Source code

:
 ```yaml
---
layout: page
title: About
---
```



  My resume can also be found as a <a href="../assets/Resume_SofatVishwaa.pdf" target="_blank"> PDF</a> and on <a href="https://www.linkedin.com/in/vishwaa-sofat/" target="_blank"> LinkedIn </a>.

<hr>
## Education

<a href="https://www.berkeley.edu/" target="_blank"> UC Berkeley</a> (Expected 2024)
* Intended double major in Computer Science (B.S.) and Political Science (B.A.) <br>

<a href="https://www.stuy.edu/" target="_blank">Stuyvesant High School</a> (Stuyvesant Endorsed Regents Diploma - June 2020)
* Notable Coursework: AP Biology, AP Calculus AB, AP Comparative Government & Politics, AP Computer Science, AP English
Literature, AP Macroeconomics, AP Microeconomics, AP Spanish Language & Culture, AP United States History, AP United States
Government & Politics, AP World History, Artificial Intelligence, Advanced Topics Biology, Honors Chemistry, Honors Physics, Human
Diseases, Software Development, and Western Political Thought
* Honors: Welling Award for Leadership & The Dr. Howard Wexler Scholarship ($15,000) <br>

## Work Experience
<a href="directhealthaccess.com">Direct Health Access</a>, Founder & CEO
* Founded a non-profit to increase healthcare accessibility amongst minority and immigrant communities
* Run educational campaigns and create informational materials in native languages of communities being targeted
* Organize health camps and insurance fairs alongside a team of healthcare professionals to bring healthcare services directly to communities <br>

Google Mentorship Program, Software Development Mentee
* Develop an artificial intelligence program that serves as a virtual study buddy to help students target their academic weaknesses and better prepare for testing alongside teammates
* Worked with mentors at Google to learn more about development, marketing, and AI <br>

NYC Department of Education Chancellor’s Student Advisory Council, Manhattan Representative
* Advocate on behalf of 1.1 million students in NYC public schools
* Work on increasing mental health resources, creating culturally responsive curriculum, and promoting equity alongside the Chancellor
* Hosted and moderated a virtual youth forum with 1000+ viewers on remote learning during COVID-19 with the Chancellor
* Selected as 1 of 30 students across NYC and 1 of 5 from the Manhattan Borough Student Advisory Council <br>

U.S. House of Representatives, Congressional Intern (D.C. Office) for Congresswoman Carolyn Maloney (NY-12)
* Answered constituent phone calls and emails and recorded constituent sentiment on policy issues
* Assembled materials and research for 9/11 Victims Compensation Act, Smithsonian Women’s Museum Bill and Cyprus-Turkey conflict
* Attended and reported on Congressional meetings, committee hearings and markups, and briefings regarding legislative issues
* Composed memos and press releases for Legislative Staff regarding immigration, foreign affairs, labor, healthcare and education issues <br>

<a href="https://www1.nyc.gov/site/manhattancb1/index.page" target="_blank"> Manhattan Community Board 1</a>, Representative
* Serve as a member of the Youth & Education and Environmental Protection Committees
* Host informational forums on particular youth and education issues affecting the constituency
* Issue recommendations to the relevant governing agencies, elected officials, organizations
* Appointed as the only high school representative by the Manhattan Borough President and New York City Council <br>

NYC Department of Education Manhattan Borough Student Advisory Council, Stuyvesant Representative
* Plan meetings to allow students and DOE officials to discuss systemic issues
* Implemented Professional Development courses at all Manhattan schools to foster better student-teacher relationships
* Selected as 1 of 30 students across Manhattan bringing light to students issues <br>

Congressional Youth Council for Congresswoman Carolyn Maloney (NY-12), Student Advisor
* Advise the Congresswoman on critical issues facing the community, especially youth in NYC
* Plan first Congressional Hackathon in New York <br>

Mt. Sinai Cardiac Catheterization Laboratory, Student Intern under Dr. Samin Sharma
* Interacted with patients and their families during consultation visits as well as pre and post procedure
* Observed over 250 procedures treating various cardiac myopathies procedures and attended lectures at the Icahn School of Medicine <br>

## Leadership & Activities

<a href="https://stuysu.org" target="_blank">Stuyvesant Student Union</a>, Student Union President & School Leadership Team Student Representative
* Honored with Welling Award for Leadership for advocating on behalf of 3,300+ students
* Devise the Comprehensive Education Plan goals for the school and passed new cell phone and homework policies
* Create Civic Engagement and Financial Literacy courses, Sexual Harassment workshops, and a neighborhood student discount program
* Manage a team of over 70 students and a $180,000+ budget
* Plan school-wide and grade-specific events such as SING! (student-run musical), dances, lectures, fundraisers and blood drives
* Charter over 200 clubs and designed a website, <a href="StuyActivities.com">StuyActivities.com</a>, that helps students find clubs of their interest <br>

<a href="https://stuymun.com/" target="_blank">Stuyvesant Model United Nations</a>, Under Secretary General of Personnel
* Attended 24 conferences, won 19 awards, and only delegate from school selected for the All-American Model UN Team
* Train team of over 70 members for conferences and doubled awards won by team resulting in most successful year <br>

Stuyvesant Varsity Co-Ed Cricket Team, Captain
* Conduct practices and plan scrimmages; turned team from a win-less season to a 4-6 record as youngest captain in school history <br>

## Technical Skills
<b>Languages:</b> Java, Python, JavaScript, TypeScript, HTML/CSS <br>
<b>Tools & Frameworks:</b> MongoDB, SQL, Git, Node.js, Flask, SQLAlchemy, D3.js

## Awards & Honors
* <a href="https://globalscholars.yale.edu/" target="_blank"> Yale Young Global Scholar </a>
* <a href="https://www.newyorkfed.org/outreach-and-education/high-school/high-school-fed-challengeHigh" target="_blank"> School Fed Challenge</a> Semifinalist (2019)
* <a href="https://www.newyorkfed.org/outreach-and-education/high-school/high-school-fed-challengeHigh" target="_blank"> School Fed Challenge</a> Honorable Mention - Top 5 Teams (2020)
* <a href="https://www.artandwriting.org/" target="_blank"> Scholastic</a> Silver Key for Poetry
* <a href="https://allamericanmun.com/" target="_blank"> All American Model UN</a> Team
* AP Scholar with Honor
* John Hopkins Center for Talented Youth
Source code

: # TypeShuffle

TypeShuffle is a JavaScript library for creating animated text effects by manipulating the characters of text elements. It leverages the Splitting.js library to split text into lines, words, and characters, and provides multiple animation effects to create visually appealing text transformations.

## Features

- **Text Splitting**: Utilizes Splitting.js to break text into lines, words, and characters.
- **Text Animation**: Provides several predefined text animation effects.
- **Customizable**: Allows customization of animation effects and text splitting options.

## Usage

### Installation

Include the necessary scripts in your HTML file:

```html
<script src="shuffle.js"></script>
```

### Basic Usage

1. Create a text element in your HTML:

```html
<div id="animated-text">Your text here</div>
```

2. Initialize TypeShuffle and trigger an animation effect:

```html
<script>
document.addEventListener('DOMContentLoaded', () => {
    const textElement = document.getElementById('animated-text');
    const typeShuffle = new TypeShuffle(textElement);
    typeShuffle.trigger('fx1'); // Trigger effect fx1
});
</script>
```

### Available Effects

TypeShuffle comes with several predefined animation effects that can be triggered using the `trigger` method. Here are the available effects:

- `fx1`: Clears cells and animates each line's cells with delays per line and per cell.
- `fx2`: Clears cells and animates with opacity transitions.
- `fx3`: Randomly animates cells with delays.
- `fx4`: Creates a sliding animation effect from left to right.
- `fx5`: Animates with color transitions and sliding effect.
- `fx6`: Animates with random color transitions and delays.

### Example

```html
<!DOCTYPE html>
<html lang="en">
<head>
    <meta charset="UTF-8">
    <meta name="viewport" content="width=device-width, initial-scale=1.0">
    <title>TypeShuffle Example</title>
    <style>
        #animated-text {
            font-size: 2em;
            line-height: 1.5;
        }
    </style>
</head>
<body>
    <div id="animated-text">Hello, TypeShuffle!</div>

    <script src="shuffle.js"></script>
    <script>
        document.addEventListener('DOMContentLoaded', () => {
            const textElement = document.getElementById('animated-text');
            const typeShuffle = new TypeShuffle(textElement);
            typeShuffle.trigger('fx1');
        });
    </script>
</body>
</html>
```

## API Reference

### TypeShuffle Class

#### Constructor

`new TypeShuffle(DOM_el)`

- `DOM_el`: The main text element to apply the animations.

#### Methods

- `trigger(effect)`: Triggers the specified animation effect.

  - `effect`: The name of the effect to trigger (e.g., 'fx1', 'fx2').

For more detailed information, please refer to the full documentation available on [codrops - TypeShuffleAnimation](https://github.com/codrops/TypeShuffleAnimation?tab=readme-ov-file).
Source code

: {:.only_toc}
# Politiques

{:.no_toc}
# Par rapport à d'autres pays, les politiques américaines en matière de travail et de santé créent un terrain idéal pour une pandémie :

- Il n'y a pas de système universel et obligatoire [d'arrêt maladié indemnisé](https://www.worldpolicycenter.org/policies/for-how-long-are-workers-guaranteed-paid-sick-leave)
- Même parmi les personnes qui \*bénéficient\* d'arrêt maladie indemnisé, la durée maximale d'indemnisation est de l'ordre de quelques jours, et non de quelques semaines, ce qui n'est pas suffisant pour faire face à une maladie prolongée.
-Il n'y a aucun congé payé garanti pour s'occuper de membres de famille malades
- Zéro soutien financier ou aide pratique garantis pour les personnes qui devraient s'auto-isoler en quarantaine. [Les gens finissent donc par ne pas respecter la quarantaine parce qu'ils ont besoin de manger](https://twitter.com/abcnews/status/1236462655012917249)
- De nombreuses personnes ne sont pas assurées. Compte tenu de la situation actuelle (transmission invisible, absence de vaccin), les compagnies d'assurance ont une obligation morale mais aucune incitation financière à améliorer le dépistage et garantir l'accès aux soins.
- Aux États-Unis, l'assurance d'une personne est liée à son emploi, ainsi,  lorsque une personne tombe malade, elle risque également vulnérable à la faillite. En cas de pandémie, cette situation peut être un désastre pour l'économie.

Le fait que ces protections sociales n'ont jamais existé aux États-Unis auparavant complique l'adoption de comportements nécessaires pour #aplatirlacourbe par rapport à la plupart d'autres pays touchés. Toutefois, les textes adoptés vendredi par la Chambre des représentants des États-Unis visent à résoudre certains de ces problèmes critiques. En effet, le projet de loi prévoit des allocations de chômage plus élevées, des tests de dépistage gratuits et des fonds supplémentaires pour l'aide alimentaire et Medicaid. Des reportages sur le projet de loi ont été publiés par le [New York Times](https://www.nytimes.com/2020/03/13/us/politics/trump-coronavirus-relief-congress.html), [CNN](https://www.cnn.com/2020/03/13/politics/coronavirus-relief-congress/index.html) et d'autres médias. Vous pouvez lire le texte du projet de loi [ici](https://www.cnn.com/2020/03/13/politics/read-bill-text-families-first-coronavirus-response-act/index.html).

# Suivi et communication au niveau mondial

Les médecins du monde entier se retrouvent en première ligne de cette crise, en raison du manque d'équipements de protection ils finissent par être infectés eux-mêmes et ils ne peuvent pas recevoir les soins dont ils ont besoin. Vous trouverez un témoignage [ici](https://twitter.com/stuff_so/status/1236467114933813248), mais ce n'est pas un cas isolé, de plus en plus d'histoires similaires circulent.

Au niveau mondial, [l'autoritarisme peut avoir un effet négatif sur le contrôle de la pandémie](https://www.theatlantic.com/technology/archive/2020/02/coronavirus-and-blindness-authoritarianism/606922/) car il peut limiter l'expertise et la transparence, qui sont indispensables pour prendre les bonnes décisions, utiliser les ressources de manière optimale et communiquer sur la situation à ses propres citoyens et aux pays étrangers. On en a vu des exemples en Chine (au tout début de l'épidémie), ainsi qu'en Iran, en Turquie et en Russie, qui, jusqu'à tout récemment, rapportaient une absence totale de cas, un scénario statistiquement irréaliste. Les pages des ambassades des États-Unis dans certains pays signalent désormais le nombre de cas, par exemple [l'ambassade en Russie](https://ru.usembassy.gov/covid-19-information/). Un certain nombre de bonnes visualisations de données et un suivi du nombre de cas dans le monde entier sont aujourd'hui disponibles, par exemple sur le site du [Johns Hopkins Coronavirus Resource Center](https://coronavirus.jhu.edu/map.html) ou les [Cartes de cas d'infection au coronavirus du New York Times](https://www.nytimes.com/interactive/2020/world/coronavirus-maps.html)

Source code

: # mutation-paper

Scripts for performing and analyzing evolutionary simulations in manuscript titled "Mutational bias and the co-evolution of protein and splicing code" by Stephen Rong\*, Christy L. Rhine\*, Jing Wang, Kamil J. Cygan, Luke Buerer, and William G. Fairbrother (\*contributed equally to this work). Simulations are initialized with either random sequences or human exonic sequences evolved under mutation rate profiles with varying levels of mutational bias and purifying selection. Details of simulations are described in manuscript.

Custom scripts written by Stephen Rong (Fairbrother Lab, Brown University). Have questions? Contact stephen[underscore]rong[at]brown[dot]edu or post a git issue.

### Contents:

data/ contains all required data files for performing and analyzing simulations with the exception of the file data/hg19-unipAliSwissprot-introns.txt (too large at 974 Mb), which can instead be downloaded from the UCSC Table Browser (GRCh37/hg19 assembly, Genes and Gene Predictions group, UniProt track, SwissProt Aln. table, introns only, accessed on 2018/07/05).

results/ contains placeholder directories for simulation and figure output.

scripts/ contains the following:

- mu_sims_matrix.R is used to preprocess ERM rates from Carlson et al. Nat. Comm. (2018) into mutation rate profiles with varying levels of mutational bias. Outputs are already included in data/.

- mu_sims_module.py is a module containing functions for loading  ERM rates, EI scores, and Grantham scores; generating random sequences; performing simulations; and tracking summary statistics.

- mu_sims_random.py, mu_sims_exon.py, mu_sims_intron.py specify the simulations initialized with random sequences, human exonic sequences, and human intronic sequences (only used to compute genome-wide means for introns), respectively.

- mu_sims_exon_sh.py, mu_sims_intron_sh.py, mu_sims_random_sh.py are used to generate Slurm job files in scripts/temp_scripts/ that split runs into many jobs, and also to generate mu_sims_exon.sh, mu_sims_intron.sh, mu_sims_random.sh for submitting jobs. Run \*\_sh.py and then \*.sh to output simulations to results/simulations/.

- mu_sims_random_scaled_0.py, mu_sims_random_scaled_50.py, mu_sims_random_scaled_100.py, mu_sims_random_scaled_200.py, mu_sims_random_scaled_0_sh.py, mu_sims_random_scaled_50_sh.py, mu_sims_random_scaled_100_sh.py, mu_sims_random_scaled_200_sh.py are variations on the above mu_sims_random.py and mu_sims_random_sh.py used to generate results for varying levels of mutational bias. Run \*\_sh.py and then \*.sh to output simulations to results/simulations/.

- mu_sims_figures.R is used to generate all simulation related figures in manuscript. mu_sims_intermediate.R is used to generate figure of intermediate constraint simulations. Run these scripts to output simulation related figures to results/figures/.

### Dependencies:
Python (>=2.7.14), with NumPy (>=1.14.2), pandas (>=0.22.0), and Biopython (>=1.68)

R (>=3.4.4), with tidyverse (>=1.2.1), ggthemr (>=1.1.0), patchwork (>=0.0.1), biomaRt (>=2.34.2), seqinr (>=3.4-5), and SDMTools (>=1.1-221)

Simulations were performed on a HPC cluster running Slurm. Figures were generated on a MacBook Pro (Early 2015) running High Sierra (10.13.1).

◆ **TASK TO COMPLETE**
A word-for-word copy of the lines above from the one with "# Politiques" through the one with "- Aux États-Unis, l'assurance", inclusive, is the only output wanted.

◆ **ANSWER FOR THIS EXERCISE**
# Politiques

{:.no_toc}
# Par rapport à d'autres pays, les politiques américaines en matière de travail et de santé créent un terrain idéal pour une pandémie :

- Il n'y a pas de système universel et obligatoire [d'arrêt maladié indemnisé](https://www.worldpolicycenter.org/policies/for-how-long-are-workers-guaranteed-paid-sick-leave)
- Même parmi les personnes qui \*bénéficient\* d'arrêt maladie indemnisé, la durée maximale d'indemnisation est de l'ordre de quelques jours, et non de quelques semaines, ce qui n'est pas suffisant pour faire face à une maladie prolongée.
-Il n'y a aucun congé payé garanti pour s'occuper de membres de famille malades
- Zéro soutien financier ou aide pratique garantis pour les personnes qui devraient s'auto-isoler en quarantaine. [Les gens finissent donc par ne pas respecter la quarantaine parce qu'ils ont besoin de manger](https://twitter.com/abcnews/status/1236462655012917249)
- De nombreuses personnes ne sont pas assurées. Compte tenu de la situation actuelle (transmission invisible, absence de vaccin), les compagnies d'assurance ont une obligation morale mais aucune incitation financière à améliorer le dépistage et garantir l'accès aux soins.
- Aux États-Unis, l'assurance d'une personne est liée à son emploi, ainsi,  lorsque une personne tombe malade, elle risque également vulnérable à la faillite. En cas de pandémie, cette situation peut être un désastre pour l'économie.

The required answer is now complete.